Midnight Eye. Samurai.

Samurai Books.jpg Well, "samurai" isn't the first word to leap to mind when you hear Shinji Aoyama, but much of the rest of the new issue of Midnight Eye cuts that way thematically. The "Round-Up," for example, is a "Rebel Samurai" special, the occasion being Criterion's release of Samurai Spy, Sword of the Beast, Samurai Rebellion and Kill!.

From Tom Mes's review of Alain Silver's The Samurai Film and Patrick Galloway's Stray Dogs & Lone Wolves: The Samurai Film Handbook (more), you'll find a link to Nicholas Rucka's "Samurai Cinema 101" of last year.

Robin Gatto argues that "if 'auteur directors' are to be found in artistic resistance to commercial dominion, then [Kenji] Misumi [more] deserves the right to be labeled an 'auteur.' His best jidai-geki display an elaborate visual language whose semi-abstraction often defied the commercial law of the time, which was to shoot entertainment pictures as fast as possible."

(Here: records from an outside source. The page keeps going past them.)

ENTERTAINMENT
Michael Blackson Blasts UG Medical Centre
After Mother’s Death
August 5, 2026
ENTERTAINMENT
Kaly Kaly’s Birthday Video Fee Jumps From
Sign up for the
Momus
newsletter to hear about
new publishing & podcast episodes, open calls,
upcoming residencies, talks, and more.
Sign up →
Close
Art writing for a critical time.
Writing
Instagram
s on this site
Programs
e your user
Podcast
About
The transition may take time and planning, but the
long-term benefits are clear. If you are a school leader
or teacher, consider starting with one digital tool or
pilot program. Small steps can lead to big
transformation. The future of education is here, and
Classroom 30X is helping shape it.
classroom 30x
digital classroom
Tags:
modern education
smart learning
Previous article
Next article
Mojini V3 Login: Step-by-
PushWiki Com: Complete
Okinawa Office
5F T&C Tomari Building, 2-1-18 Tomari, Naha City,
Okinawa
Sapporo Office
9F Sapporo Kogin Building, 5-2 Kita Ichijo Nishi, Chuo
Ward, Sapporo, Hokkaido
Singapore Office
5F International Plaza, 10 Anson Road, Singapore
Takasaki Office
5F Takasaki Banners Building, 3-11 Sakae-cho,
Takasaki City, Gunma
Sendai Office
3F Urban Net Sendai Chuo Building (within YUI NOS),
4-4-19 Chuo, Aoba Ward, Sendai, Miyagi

Then there are the reviews:

  • Tom Mes on Eiichi Kudo's The Great Killing, "one of the finest examples of how directly the chanbara spoke about what was going on in the streets of Tokyo during the 1960s."

  • Mes looks at a new one as well, Year One in the North, which sees director Isao Yukisada "unimaginatively tracing the contours of what he thinks an epic should look like."

  • And Mes reviews Aoyama's latest, Eli Eli Lema Sabachtani? - not a samurai film, but rather, a "07-minute meditation on how noise music can save mankind from certain doom, especially when played really loud."

Which brings us back to Nicholas Rucka's interview in which he asks Aoyama about the influence of Kiyoshi Kurosawa and about his own technique; and, when it comes to his reputation as a maker of "dark" movies, Aoyama insists he keeps trying to make a comedy, "but it never happens. I wonder if there's something in me that's stopping this?"